The results indicated that bound polyphenols from persimmon by-products had antibacterial effects comparable to pomegranate and grape extracts, targeting bacterial virulence through quorum sensing autoinducers. Chapter 3 explored the effect of these extracts in cell host environment, particularly intestinal and skin epithelium. The extracts reduced the adhesion of Salmonella enterica and K. pneumoniae to adenocarcinoma colon cells (Caco-2) and S. aureus and E. coli to keratinocyte cells (HaCaT). They also enhanced the competitive exclusion of pathogens by L. lactis and Cutibacterium acnes on Caco-2 and HaCaT cells, respectively. Pomegranate extract showed a notable anti-invasion effect against S. enterica on Caco-2 cells. The extracts maintained the barrier function of lipopolysaccharides from E. coli (LPS)-challenged cells, reduced pro-inflammatory cytokines IL-6 and IL-8, and decreased intracellular reactive oxygen species (ROS) levels. Cytoprotection by persimmon and grape extracts was dependent of nuclear factor erythroid 2-related factor 2 (Nrf2) pathway, which is a transcription factor implicated in the activation of cell defence mechanisms. Contrary, pomegranate extract had a Nrf2-independent effect. Characterization identified significant gallic acid in persimmon extract and punicalagin, delphinidin, and cyanidin 3-O-glucoside in pomegranate and grape extracts, respectively, attributing the observed effects to these compounds.

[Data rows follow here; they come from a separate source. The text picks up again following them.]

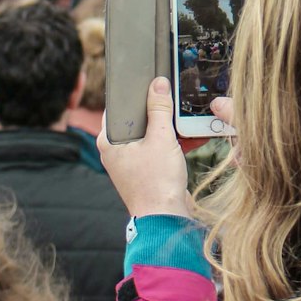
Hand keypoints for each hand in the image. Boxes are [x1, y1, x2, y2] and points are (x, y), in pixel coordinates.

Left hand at [97, 77, 191, 218]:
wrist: (166, 219)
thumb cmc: (157, 182)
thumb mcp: (161, 138)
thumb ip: (159, 109)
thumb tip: (158, 84)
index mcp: (109, 140)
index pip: (118, 106)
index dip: (135, 93)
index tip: (150, 80)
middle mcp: (116, 150)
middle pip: (136, 119)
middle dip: (157, 110)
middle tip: (172, 96)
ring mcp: (131, 162)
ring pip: (150, 134)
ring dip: (168, 127)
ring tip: (185, 116)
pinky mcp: (146, 170)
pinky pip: (157, 148)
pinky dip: (172, 142)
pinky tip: (191, 134)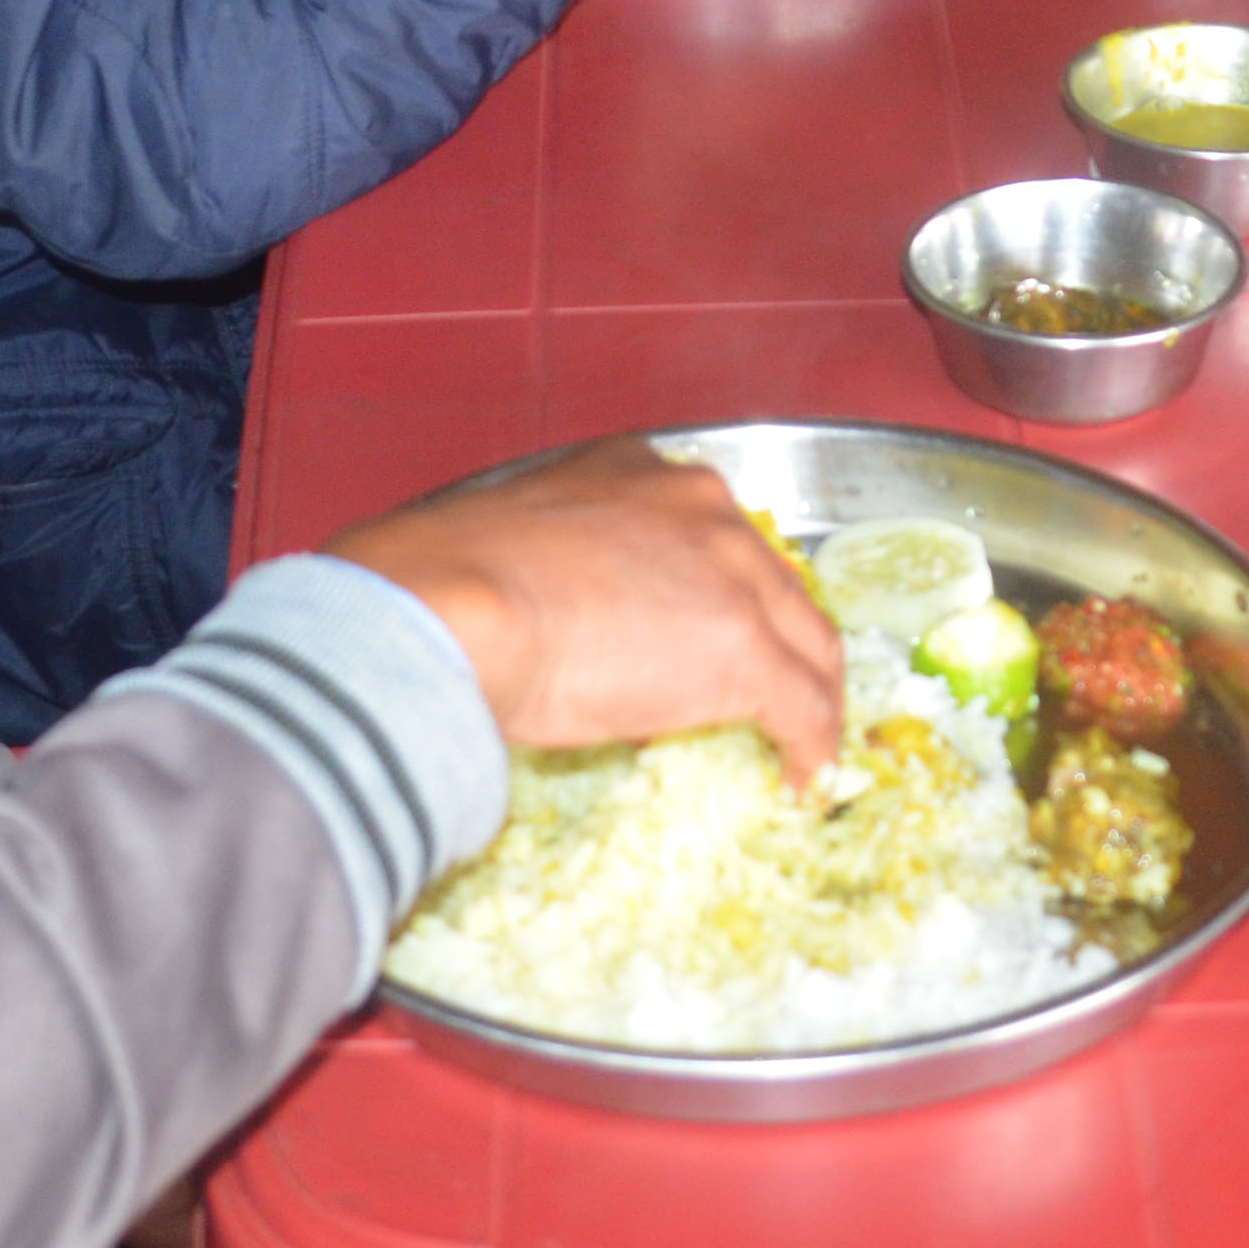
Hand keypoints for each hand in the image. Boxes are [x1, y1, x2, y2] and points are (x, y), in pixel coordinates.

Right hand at [332, 438, 847, 784]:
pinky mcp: (744, 649)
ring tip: (795, 741)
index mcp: (634, 472)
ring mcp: (729, 575)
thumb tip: (548, 630)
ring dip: (807, 695)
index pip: (709, 534)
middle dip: (778, 640)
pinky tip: (799, 775)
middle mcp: (697, 504)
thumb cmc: (438, 589)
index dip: (720, 591)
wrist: (442, 614)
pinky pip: (803, 705)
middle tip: (771, 694)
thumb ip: (552, 573)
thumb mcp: (507, 548)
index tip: (706, 632)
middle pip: (773, 581)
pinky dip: (810, 746)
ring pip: (805, 639)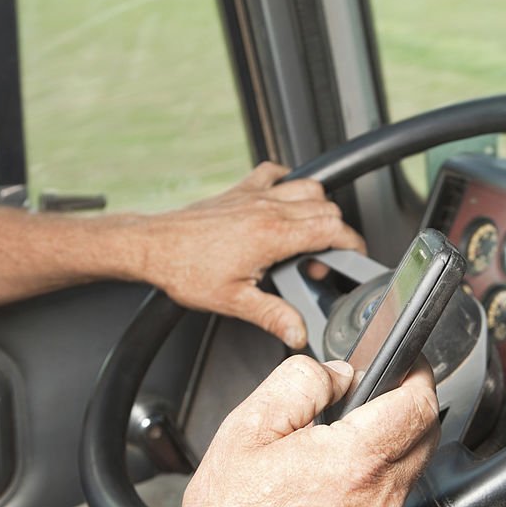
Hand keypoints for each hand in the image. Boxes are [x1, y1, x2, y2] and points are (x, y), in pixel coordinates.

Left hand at [142, 162, 365, 347]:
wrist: (152, 247)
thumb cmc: (185, 270)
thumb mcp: (234, 302)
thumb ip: (273, 316)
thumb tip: (299, 333)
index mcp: (272, 235)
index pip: (331, 228)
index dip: (350, 244)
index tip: (352, 256)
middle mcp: (267, 209)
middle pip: (326, 207)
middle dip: (334, 232)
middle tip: (318, 261)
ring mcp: (254, 195)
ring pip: (308, 187)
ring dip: (317, 207)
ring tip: (307, 235)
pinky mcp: (241, 190)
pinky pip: (277, 173)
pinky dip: (289, 184)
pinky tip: (284, 204)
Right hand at [164, 355, 437, 506]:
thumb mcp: (249, 427)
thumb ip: (301, 383)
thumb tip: (337, 373)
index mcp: (355, 462)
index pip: (418, 405)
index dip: (417, 373)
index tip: (405, 362)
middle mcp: (378, 497)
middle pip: (426, 434)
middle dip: (412, 402)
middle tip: (379, 387)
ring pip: (413, 465)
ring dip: (397, 437)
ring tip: (351, 427)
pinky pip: (394, 495)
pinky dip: (382, 471)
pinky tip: (341, 466)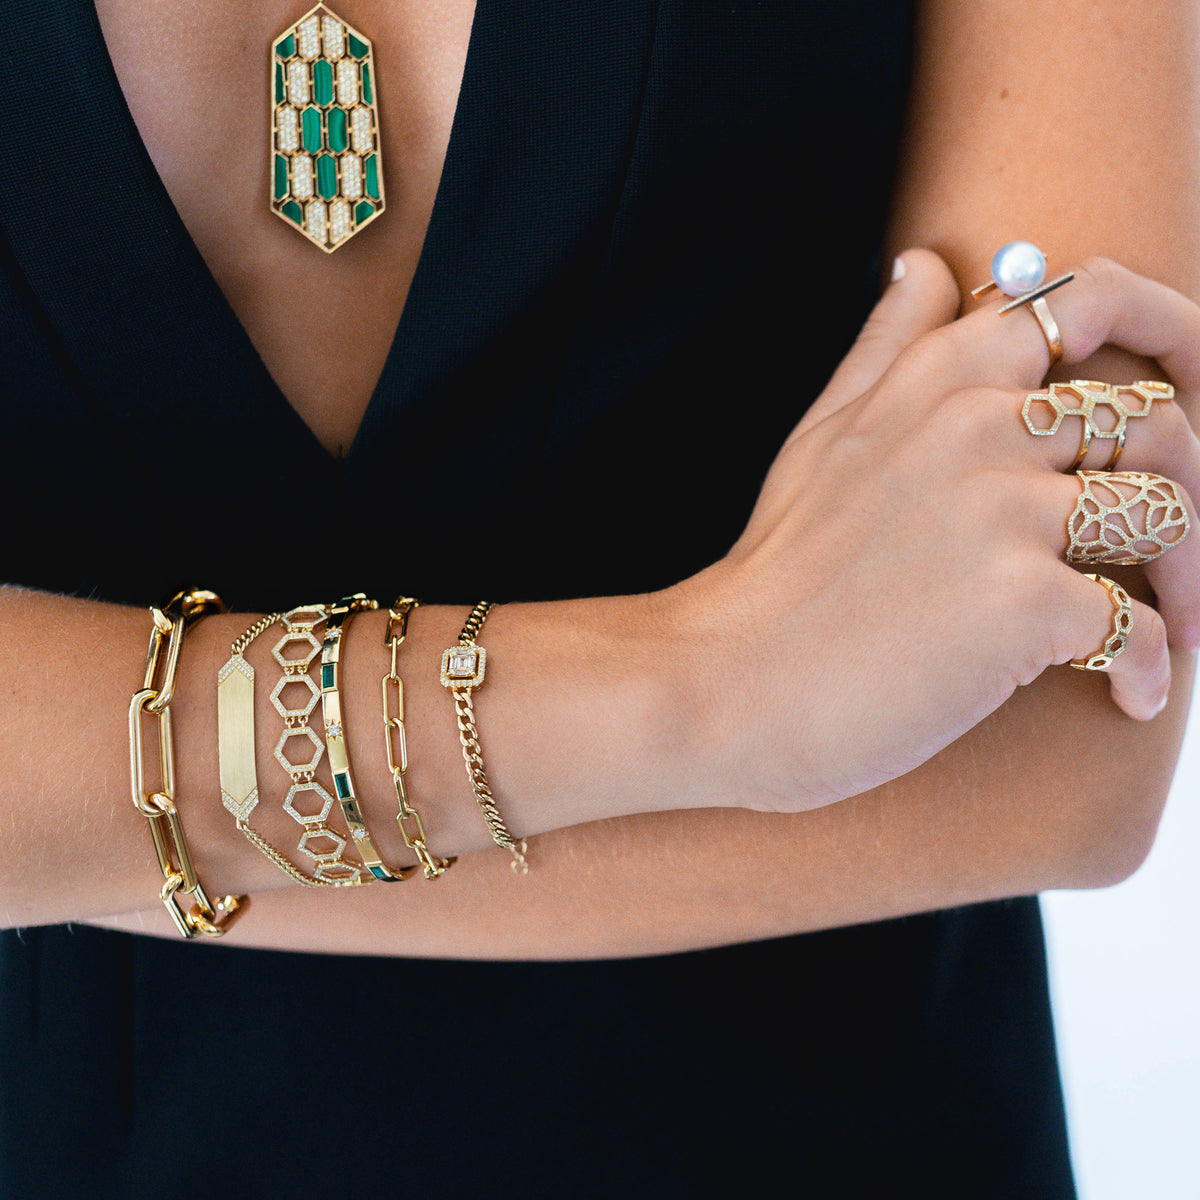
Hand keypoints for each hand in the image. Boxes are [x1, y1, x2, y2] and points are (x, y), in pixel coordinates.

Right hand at [670, 251, 1199, 811]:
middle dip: (1190, 494)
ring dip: (1188, 585)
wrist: (726, 682)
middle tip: (1178, 562)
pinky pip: (1138, 622)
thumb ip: (888, 347)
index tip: (1170, 415)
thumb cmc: (778, 572)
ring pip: (1168, 514)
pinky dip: (1149, 665)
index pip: (1091, 306)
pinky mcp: (1020, 603)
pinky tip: (1130, 696)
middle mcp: (980, 427)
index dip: (1163, 341)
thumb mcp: (822, 436)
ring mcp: (1002, 511)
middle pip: (1156, 424)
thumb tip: (923, 261)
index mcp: (938, 380)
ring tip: (1172, 632)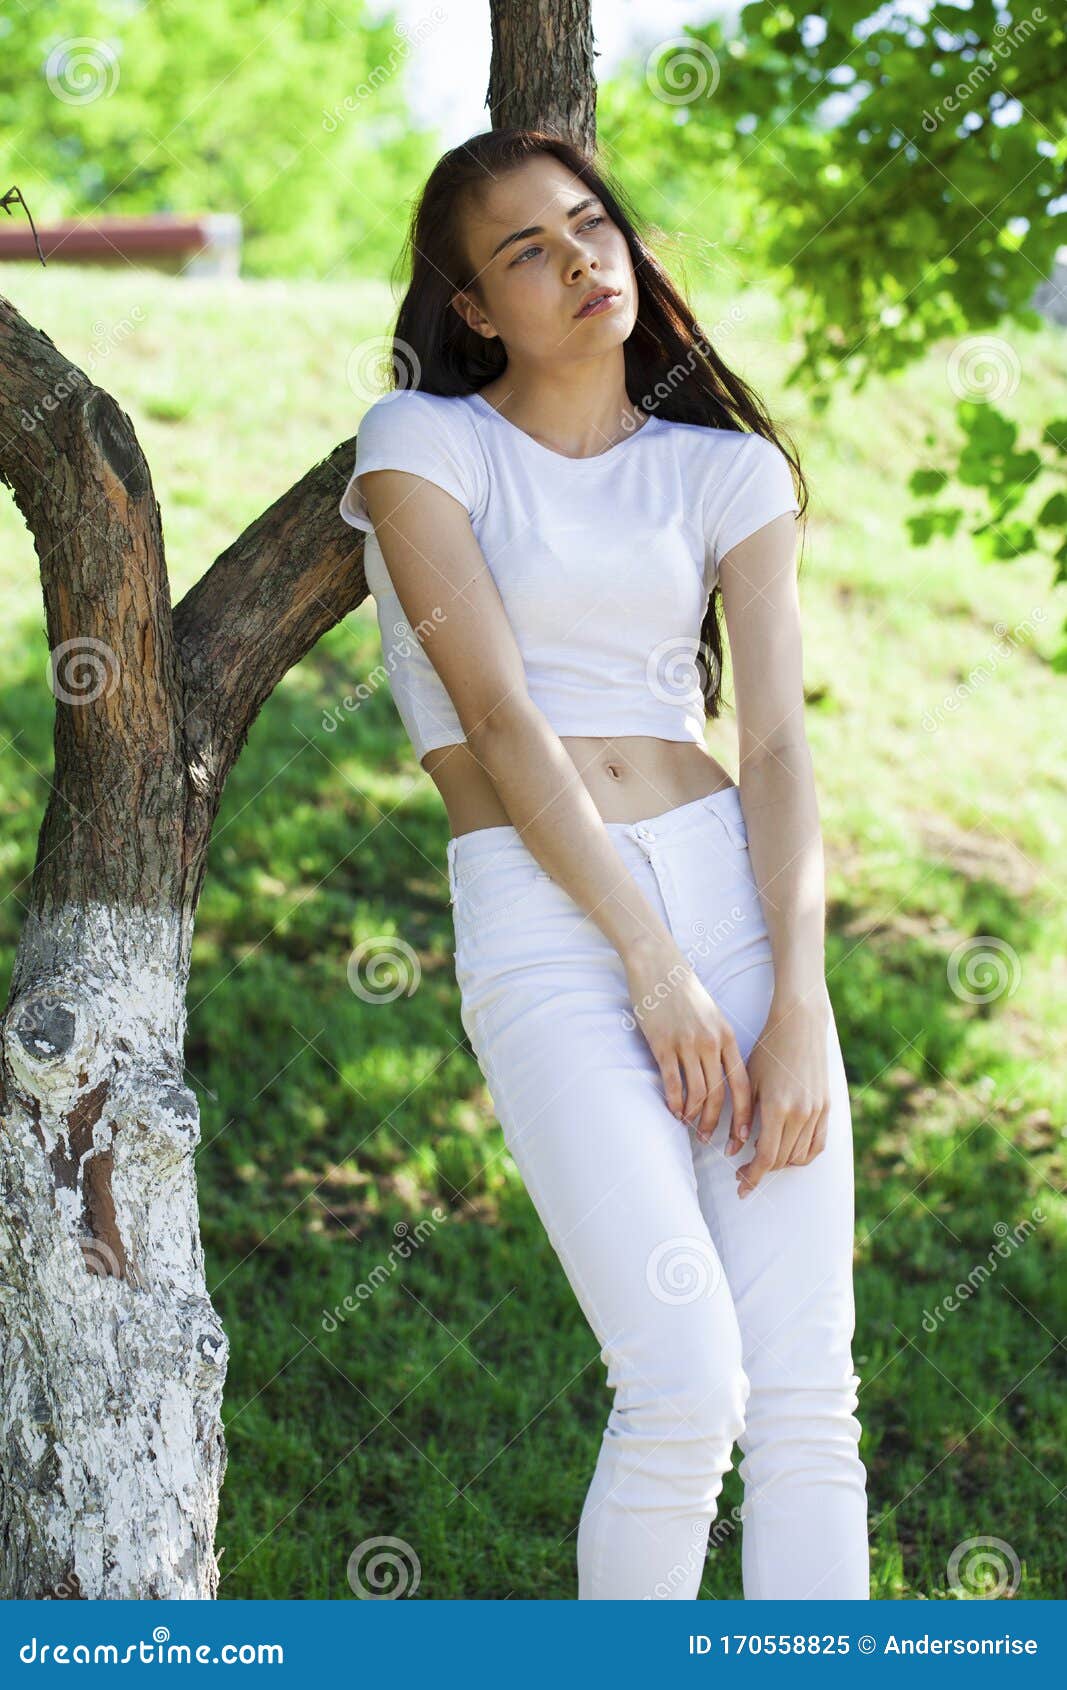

Overall, the results support the antibacterial potential of bound polyphenols from persimmon by-products, showing effects equivalent to other polyphenolic extracts. The findings also highlight the potential of persimmon DF as a prebiotic substrate and the bound polyphenolic extract as a nutraceutical or functional ingredient, promoting the revalorisation of persimmon by-product. These components could attenuate pathogen virulence and provide cytoprotective properties, potentially reducing bacterial infection risks. However, these effects need confirmation in in vivo models.